Pharo VM Transpiler: Wrapping up
Progress done while contributing for Google Summer of Code
Another 6 weeks have passed! This is all the work done on the second half of my GSoC project
Development
Wrapping up validations
Pull Requests: #662
In the previous article I went pretty in-depth on validations, however, one small feature that I was eager to implement since starting the project was displaying these validations on the IDE so that the developer would save even more time compared to throwing an error during the transpilation.

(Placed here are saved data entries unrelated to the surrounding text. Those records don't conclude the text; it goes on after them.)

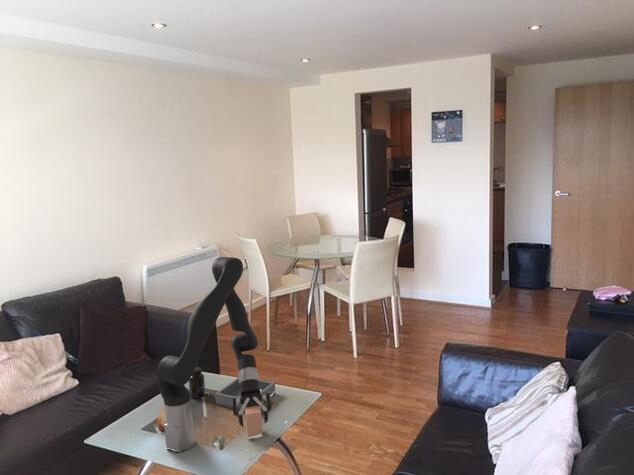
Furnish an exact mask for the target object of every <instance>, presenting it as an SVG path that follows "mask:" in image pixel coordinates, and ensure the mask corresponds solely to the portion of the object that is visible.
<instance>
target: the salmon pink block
mask: <svg viewBox="0 0 634 475" xmlns="http://www.w3.org/2000/svg"><path fill="white" fill-rule="evenodd" d="M244 414H245V417H244V418H245V427H246V428H245V429H246V431H247V432H246V435H247V436H248V437H251V436H255V435H258V434H262V433H263V419H262V418H263V417H262V410H261V409H260V406H259V405H258V406H253V407H245V411H244ZM263 434H264V433H263Z"/></svg>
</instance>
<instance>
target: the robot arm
mask: <svg viewBox="0 0 634 475" xmlns="http://www.w3.org/2000/svg"><path fill="white" fill-rule="evenodd" d="M211 270H212V276H213V278H214V280H215V283H216V285H215V286H214V287H213V289H211V290H210V291H209V292H208V293H207V294H206V295H205V296H203V297H202V299H201V300H199V301H198V303H196V306H195V308H194V309H193V311H192V313H191V314H190V317H189V318H188V321H187V340H186V344H185V347H184V350H183V352H182V353H181V355H180V357H179V356H175V355H166V356H165V357H163V358H162V359H161V360H160V361H159V364H158V367H157V379H158V385H159V392H160V395H161V397H162V398H163V404H164V406H163V408H165V418H166V424H165V425H164V429H165V431H164V436H165V437H164V438H165V446H166V447H167V448H170V449H174V450H177V451H181V450H184V451H186V450H185V449H187V450H189V449H190V448H192V447H193V446H194V445H195V433H194V423H193V411H192V410H193V409H192V401H191V400H192V399H191V397H190V391H189V388H187V387H186V386H185V385H186V384H187V383H188V381H189V379H190V378H191V376H192V374H193V372H194V369H195V367H197V363H198V361H199V359H200V356H201V353H202V351H203V349H204V346H205V344H206V342H207V340H208V338H209V336H210V334H211V332H212V330H213V329H214V326H215V325H216V322H217V320H218V318H219V317H220V314H221V312H222V310H223V308H224V306H225V308H226V312H227V314H228V319H229V323H230V326H231V329H232V331H234V332H242V333H240V334H236V335H233V336H232V337H231V339H230V346H231V349H232V351H233V354H234V355H235V358H236V361H237V363H236V364H237V368H238V369H237V370H238V377H239V386H240V395H241V397H240V399H236V398H233V409H232V414H233V416H234V417H238V423H239V426H241V428H243V427H244V417H243V414H245V407H253V406H258V405H259V406H260V409H261V412H263V414H262V415H263V421H264V424H267V423H268V421H269V414H268V412H270V411H272V407H273V406H272V401H271V398H270V396H269V394H268V393H267V394H266V395H261V393H260V386H259V380H260V379H259V373H258V370H257V362H256V356H254V355H253V354H248V353H247V354H246V353H243V352H249V351H253V350H256V348H257V347H258V344H259V341H258V338H257V335H256V334H255V333H254V331H253V330H254V329H252V327H251V324H250V322H249V319H248V314H247V310H246V307H245V304H244V303H243V301H242V299H241V298H240V297H239V295H238V293H237V291H236V290H235V287H236V286H237V285H238V282H239V281H240V279H241V277H242V275H243V272H244V263H243V261H242V259H240V258H238V257H229V256H220V257H216V258H215V259H214V260H213V262H212V265H211ZM262 398H263V399H264V400H265V401H266V405H267V407H266V406H265V405H264V404H262V403H261V400H262ZM239 402H240V403H241V404H242V405H243V406H242V407H241V409H240V410H236V405H238V403H239ZM188 448H189V449H188ZM181 452H182V451H181Z"/></svg>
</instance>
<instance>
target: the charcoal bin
mask: <svg viewBox="0 0 634 475" xmlns="http://www.w3.org/2000/svg"><path fill="white" fill-rule="evenodd" d="M259 386H260V389H262V391H261V392H260V393H261V395H266V394H267V393H268V394H269V396H270V395H271V394H272V393H273V392H274V391H275V392H276V383H275V382H272V381H268V380H261V379H259ZM214 395H215V396H214V397H215V399H214V400H215V405H216V406H221V407H224V408H228V409H232V410H233V398H236V399H240V397H241V395H240V386H239V376H238V377H237V378H235V379H234V380H232V381H231V382H229V383H228V384H226V385H225V386H224V387H222V388H221V389H220V390H218V391H217V392H215V394H214ZM264 401H265V400H264V399H263V398H262V400H261V403H262V402H264ZM242 406H243V405H242V404H241V403H240V402H239V403H238V405H236V410H237V411H240V409H241V407H242Z"/></svg>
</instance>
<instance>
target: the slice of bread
mask: <svg viewBox="0 0 634 475" xmlns="http://www.w3.org/2000/svg"><path fill="white" fill-rule="evenodd" d="M156 424H157V425H156V426H157V428H158V427H159V428H160V429H159V428H158V429H159V430H161V429H162V430H164V431H163V432H165V429H164V425H165V424H166V418H165V408H164V407H163V408H162V410H161V412H160V413H159V414H158V419H157V423H156ZM162 430H161V431H162Z"/></svg>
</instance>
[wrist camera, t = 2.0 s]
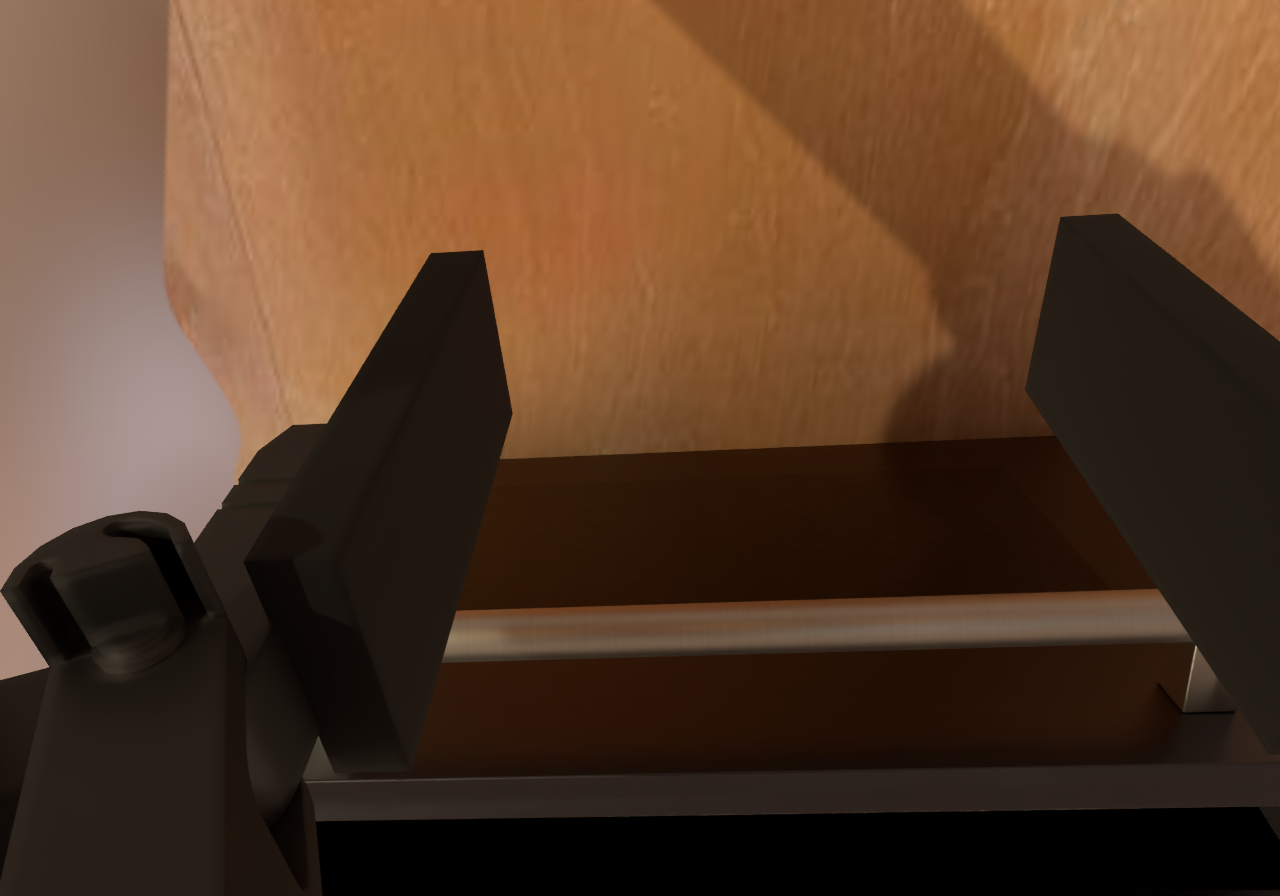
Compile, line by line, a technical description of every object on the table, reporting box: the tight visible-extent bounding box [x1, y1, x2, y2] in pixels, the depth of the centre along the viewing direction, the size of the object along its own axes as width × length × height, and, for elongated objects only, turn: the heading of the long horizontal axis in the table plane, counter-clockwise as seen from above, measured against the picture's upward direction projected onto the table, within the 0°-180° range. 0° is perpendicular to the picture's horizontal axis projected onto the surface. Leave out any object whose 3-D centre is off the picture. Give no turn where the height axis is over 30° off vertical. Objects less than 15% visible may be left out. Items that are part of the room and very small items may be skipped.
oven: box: [316, 806, 1280, 896], centre depth 48 cm, size 32×40×26 cm
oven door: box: [303, 436, 1280, 821], centre depth 37 cm, size 5×40×26 cm, turn 94°
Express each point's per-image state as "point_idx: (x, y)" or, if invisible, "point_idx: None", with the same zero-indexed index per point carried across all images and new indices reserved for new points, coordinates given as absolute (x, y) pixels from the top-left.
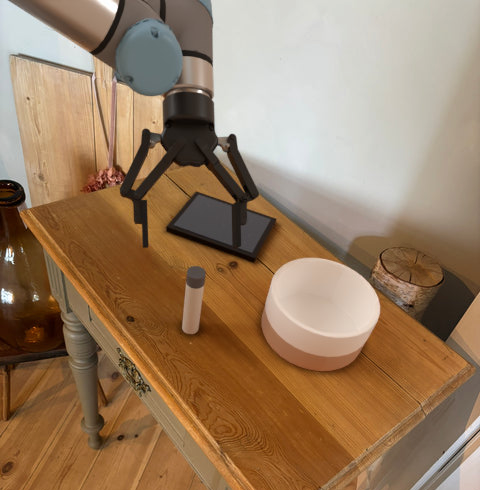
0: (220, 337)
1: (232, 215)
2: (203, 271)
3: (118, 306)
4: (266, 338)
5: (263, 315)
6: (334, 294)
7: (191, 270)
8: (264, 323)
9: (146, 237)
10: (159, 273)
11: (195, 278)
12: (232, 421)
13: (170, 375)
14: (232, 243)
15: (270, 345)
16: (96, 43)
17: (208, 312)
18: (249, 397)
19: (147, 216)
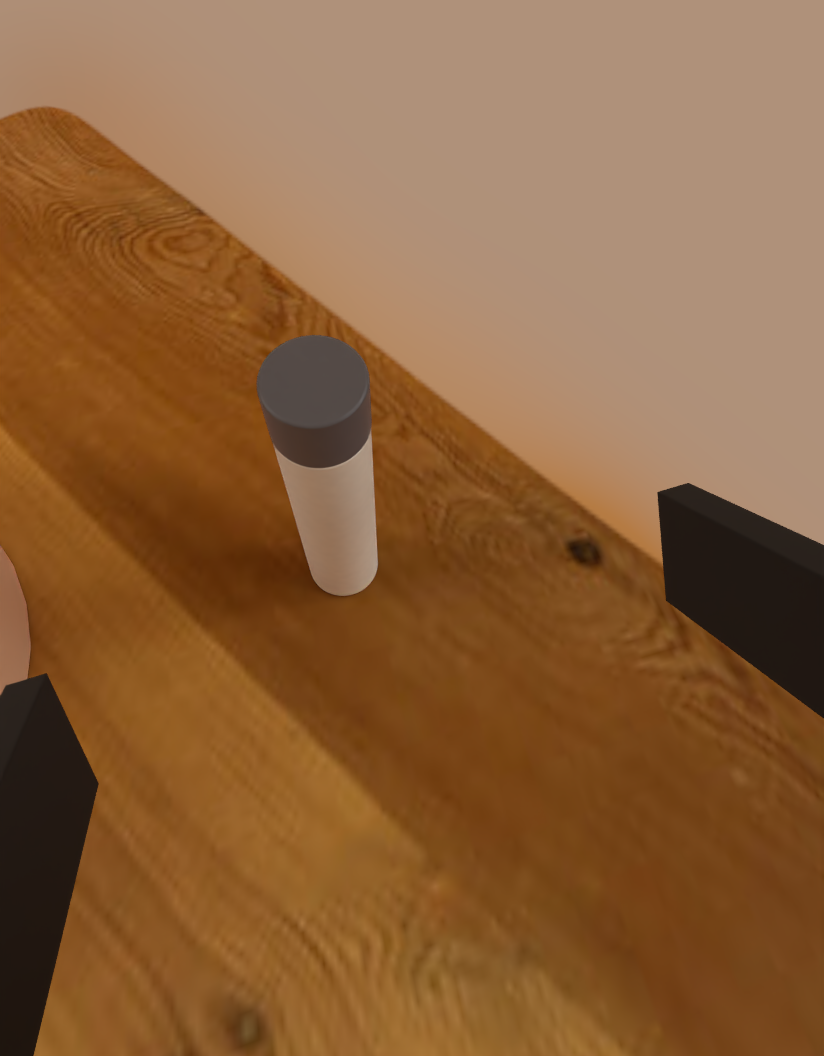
0: (215, 549)
1: (31, 985)
2: (271, 391)
3: (658, 603)
4: (14, 574)
5: (4, 652)
6: None
7: (343, 383)
8: (6, 607)
9: (701, 506)
10: (569, 876)
11: (310, 335)
12: (161, 265)
13: (372, 362)
14: (92, 804)
15: (2, 548)
16: None
17: (279, 671)
18: (105, 340)
19: (797, 561)
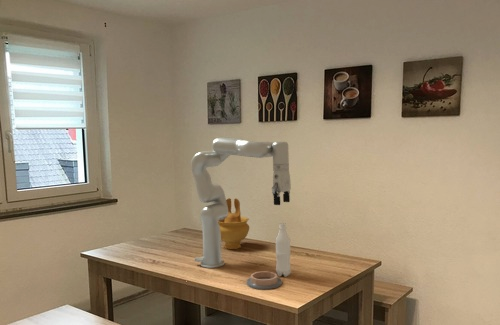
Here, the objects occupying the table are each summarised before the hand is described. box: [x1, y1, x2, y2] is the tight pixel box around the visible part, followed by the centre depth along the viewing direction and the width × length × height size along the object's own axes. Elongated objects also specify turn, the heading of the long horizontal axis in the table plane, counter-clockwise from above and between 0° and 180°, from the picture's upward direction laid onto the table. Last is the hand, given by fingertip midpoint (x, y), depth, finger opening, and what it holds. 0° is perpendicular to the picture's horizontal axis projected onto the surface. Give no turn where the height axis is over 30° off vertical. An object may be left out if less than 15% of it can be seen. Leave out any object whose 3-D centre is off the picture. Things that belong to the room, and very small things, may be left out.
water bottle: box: [275, 222, 292, 278], centre depth 191 cm, size 7×7×25 cm
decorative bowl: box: [218, 197, 250, 250], centre depth 246 cm, size 21×21×30 cm
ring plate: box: [246, 270, 283, 291], centre depth 181 cm, size 16×16×4 cm
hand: (281, 203), depth 190 cm, fingers open, 9 cm apart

The most natural way of displaying this information was as a linter rule, in this case, a new linter rule was added to check for redundant type declarations (for more details on the validation check my previous article).
Implementation
Linter rules in Pharo are implemented as classes, which must be a subclass of ReAbstractRule
, this provides you with a simple interface where a method receives a node and answers whether that RbAST node is valid or not
ReSlangRedundantTypeDeclarationRule >> basicCheck: aNode [
^ aNode isPragma and: [
aNode isTypeDefinition and: [
(aNode methodNode allDefinedVariables includes:
(aNode argumentAt: #var:) value) not ] ]
]
And that's it, this is how the linter rule shows up!
Type guided translations
Pull Requests: #683 (pending as of writing this article)
The issue
The last feature I worked on was based on a preexisting issue that had to do with the '&' operator in Pharo, to understand it let's use this code example
AClass >> aMethod
| result1 result2 |
result1 := self anOperation.
result2 := self anotherOperation.
^result1 & result2
How should the last line be translated? Well it actually depends on the type, when result1
and result2
are booleans the &
is a logical and which is translated as &&
in C. On the other hand, if they are numbers then the &
is a bit and, which is represented with the &
symbol.
Tapping into the translation pipeline
To get this behavior I had to modify the CAST generation, many operations are actually "intercepted" by this dictionary to add logic before the CAST. We can use it to call a method generateCASTInferredAnd
which handles the type guided translation.
CCodeGenerator >> initializeCASTTranslationDictionary [
| pairs |
castTranslationDict := Dictionary new: 200.
pairs := #(
#& #generateCASTInferredAnd:
#| #forbiddenSelector:
#abs #generateCASTAbs:
#and: #generateCASTSequentialAnd:
(...)
Dealing with string-based types
The biggest issue for this implementation was dealing with types, because these are handled as strings, for example, take a look at the way a constant's type is inferred
TConstantNode >> typeOrNilFrom: aCodeGenerator in: aTMethod [
| hb |
value isInteger
ifTrue:
[value positive
ifTrue:
[hb := value highBit.
hb < 32 ifTrue: [^#int].
hb = 32 ifTrue: [^#'unsigned int'].
hb = 64 ifTrue: [^#'unsigned long long'].
^#'long long']
ifFalse:
[hb := value bitInvert highBit.
hb < 32 ifTrue: [^#int].
^#'long long']].
value isFloat ifTrue: [^#double].
(#(nil true false) includes: value) ifTrue: [^#int].
(value isString and: [value isSymbol not]) ifTrue: [^#'char *'].
^nil
]
Not only are they all strings but this example displays the biggest issue, the boolean type is the same as the number type, which is int
. The solution we came up with was using objects that would wrap the string type and also be able to answer if they are boolean or not. This worked great however it needed changing a bunch of logic around the type system.
An important note is that this PR only transforms some strings into objects, the co-living of these representations is painful and transitioning completely to objects is a must.
Generating the CAST based on type
Once we can deduce if the type is boolean or not the actual type-guided translation has a simple implementation
CCodeGenerator >> generateCASTInferredAnd: aTSendNode [
| receiverType argumentType |
"fetch types"
receiverType := self
tTypeFor: aTSendNode receiver
in: self currentMethod.
argumentType := self
tTypeFor: aTSendNode arguments first
in: self currentMethod.
"if types are different then throw an error"
receiverType ~= argumentType ifTrue: [ TypeError signal: 'Cannot infer & type'].
"translate depending on type"
^ receiverType isBoolean
ifTrue: [ self generateCASTAnd: aTSendNode ]
ifFalse: [ self generateCASTBitAnd: aTSendNode ]
Now that the types are reified, this could be implemented for any operation!
Conclusions
Wrapping up my GSoC when I look back at my proposal although it wasn't a rigid path, the main goal of improving the development experience was achieved in several ways!
Lastly, I'd like to thank my mentors, they helped me every step of the way.